タレントの山田雅人さんが、46歳にして東京大学受験という壮大な挑戦に挑みました。かつて「勉強が大嫌い」と公言していた彼が、なぜ難関大学を目指すことになったのでしょうか。そして、その経験が彼の人生にどのような変革をもたらしたのか、その軌跡を追います。この物語は、学びの持つ無限の可能性と、年齢を重ねても新たな挑戦ができることの証となるでしょう。
46歳からの東大受験:まさかの挑戦とその原点
山田雅人さんは、若い頃から「これからの人生、好きなことしかしない!」と決め、芸能界へと足を踏み入れました。そのため、学生時代はまさに「勉強大嫌い」の生徒だったと振り返ります。そんな彼に転機が訪れたのは2006年、テレビ番組の企画で東大受験の話が持ち上がった46歳の時でした。当初は「今さら勉強なんて」と固辞するつもりだった山田さんを、妻の一言が動かします。「人生で一度くらい、嫌いなものに本気で向き合ってみたらどう?好きなこと、得意なことだけやっていたら、知識も偏ってしまうわよ」。この言葉に深く納得した山田さんは、東大受験への挑戦を決意します。
山田雅人さんが勉強に使用した英単語帳
しかし、その道のりは想像以上に困難でした。初めて受けた模試では、900点満点中わずか2点という絶望的な結果に直面。特に英語の長文読解では、知っている単語がほとんどなく、「じんましんが出るかと思うほど」に頭が受け付けなかったと言います。四択問題でさえ、正解を一つ選ぶべきところを二つ選んでしまうなど、基礎的な学習習慣すらままならない状態でした。この厳しい現実に、彼は「なぜ引き受けてしまったのか」と後悔の念に駆られました。
転機となった「学びの楽しさ」:東大生家庭教師の影響
絶望的な状況からの山田さんを救ったのは、彼についてくれた現役東大生の家庭教師でした。その先生は、東大のことも、大学教授のことも、そして勉強そのものについても、決して悪く言わない「とても素敵な人」だったと山田さんは語ります。通常、学校生活には多かれ少なかれ不満がつきものですが、その先生からは一切ネガティブな言葉が聞かれなかったのです。山田さんは、その姿勢から「この人が通う東大は、きっと素晴らしい大学なのだろう」と感じ、次第に「自分も入学したい」という憧れを抱くようになりました。

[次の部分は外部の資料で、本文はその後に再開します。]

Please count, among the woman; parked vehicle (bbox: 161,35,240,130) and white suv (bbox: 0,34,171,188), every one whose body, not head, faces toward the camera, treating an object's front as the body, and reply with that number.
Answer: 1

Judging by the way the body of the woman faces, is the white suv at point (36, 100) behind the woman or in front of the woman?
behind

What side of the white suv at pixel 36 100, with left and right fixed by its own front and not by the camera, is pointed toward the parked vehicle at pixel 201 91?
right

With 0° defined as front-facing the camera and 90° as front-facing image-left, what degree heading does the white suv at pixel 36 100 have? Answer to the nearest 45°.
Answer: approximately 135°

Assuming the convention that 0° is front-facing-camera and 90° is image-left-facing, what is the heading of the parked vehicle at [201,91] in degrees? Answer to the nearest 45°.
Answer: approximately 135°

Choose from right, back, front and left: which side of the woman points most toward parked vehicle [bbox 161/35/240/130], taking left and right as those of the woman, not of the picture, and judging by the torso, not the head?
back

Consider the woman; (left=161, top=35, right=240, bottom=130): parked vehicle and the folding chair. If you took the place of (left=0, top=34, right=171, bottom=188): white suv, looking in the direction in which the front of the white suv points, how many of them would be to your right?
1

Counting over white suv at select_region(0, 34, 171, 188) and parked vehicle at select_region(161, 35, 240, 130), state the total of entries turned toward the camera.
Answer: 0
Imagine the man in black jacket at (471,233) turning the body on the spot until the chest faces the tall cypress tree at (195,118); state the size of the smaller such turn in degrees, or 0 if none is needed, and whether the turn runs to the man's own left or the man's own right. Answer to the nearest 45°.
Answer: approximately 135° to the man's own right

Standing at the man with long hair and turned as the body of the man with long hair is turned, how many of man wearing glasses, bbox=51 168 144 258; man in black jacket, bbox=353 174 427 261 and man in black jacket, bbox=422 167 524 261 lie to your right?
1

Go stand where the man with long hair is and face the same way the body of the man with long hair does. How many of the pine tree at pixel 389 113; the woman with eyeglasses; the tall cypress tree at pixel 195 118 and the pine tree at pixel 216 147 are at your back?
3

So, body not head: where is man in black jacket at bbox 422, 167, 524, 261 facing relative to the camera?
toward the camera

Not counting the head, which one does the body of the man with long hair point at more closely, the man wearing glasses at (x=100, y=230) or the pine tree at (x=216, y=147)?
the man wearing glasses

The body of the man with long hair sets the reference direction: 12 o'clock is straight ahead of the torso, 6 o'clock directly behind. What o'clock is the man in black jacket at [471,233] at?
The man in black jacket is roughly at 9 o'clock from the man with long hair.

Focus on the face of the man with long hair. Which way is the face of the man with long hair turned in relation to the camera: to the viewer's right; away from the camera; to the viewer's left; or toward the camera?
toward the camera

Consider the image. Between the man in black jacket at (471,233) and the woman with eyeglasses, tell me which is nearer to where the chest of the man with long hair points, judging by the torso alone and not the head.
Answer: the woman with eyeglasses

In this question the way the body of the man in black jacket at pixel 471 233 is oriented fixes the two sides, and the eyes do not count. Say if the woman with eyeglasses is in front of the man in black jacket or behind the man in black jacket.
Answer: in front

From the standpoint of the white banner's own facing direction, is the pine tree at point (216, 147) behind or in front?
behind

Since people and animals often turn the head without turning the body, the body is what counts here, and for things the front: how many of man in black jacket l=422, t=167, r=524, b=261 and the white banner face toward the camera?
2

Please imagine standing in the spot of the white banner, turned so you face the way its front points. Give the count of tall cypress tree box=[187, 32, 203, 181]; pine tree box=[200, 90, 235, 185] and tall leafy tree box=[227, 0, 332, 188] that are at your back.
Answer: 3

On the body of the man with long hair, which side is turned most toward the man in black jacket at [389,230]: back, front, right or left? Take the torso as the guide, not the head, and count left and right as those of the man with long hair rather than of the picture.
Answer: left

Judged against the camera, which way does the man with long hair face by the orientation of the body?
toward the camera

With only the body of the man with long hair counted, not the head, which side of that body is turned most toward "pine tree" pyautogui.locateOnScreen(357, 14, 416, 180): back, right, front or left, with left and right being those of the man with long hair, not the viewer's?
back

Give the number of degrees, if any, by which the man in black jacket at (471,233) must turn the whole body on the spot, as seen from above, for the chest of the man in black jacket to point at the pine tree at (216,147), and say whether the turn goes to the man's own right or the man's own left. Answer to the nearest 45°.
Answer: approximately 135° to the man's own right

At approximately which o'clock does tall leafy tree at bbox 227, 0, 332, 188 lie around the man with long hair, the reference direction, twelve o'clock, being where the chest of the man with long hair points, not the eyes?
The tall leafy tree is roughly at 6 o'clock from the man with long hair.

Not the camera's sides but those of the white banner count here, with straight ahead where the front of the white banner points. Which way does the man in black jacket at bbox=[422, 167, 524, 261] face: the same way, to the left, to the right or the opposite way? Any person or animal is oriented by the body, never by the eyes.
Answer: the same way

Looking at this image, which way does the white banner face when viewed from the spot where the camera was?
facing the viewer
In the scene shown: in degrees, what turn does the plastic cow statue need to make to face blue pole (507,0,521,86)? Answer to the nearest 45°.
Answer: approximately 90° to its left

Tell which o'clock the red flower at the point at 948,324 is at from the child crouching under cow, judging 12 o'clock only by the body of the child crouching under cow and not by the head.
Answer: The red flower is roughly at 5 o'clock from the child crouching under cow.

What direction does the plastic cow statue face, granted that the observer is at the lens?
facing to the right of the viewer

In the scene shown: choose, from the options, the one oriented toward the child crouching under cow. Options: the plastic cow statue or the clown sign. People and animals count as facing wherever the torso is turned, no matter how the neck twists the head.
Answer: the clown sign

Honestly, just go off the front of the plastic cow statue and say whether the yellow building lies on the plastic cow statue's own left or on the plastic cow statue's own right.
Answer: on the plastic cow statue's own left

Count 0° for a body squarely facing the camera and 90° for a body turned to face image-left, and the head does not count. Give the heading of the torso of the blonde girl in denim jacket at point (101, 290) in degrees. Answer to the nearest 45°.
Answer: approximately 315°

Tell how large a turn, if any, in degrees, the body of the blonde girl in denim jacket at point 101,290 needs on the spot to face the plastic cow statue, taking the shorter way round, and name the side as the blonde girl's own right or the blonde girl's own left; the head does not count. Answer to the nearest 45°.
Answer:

仕事との両立を図りながらの学習は容易ではありませんでしたが、山田さんは朝5時に起床し、8時までの3時間を勉強に充てることを日課としました。さらに、移動中の電車内など、あらゆる隙間時間を活用し、着実に学習を進めていきました。若き東大生からの学びと自身の努力が、かつて「勉強嫌い」だった山田さんの学習に対するモチベーションを大きく変化させたのです。
山田雅人さんの東大受験への挑戦は、単なる芸能人の企画にとどまらず、多くの人々に「学び直し」の重要性と「自己成長」の喜びを教えてくれます。年齢や過去の経験に関わらず、情熱を持って取り組めば、人生は何度でも豊かになるというメッセージが、彼の姿から強く伝わってきます。彼の物語は、私たちにとって、新たな一歩を踏み出す勇気を与えてくれるでしょう。